Wer Abofallen vermeiden will, sollte bei „kostenlosen" Angeboten misstrauisch sein, vor jeder Online-Bestellung die Beschriftung des Bestellbuttons lesen und Kontoauszüge regelmäßig auf unbekannte Abbuchungen prüfen. Unberechtigte Lastschriften lassen sich bei Banken innerhalb von acht Wochen ohne Angabe von Gründen zurückbuchen. Weitere Ratgeber zu Verträgen, Fristen und Verbraucherrecht finden sich im News-Bereich.

Häufige Fragen

Muss ich auf jedes Inkassoschreiben reagieren?

Auf die erste Forderung sollte man einmal klar und schriftlich reagieren, wenn sie unberechtigt ist. Danach muss man auf wiederholte identische Mahnungen nicht erneut antworten. Anders ist es beim gerichtlichen Mahnbescheid – dem muss man fristgerecht widersprechen.

Kann ein Inkassobüro einen Schufa-Eintrag veranlassen?

Nur unter engen Voraussetzungen. Eine bestrittene oder unberechtigte Forderung darf grundsätzlich nicht eingetragen werden. Drohungen mit einem Schufa-Eintrag bei einer offen bestrittenen Forderung sind oft unzulässiger Druck.

Ist ein Vertrag gültig, wenn der Bestellbutton irreführend war?

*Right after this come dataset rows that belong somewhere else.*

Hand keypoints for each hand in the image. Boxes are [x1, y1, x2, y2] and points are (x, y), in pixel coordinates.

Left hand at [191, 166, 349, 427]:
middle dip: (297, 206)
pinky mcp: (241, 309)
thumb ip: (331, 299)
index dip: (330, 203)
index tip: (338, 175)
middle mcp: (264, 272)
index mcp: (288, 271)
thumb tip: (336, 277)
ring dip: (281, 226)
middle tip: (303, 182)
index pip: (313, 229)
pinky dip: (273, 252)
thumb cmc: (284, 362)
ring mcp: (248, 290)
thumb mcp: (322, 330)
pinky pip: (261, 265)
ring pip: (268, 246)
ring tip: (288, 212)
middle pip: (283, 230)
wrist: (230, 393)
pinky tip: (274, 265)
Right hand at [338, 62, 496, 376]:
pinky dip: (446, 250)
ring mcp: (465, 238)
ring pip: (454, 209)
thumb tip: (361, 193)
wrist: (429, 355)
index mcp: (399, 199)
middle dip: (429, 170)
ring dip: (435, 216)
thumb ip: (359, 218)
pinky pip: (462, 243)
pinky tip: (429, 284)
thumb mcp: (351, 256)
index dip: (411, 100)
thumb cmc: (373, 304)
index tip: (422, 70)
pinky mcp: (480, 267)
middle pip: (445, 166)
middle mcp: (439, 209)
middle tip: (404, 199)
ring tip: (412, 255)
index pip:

Nein. Ist die gesetzlich vorgeschriebene klare Beschriftung des Bestellbuttons nicht eingehalten, kommt kein wirksamer Vertrag zustande. Der Verbraucher schuldet dann weder den Preis noch Inkassokosten.

Was tun, wenn ich aus Versehen schon gezahlt habe?

War die Forderung unberechtigt, kann der Betrag zurückgefordert werden. Bei einer Lastschrift hilft die achtwöchige Rückbuchung über die Bank. Andernfalls fordert man die Zahlung schriftlich zurück und holt bei Bedarf Unterstützung der Verbraucherzentrale.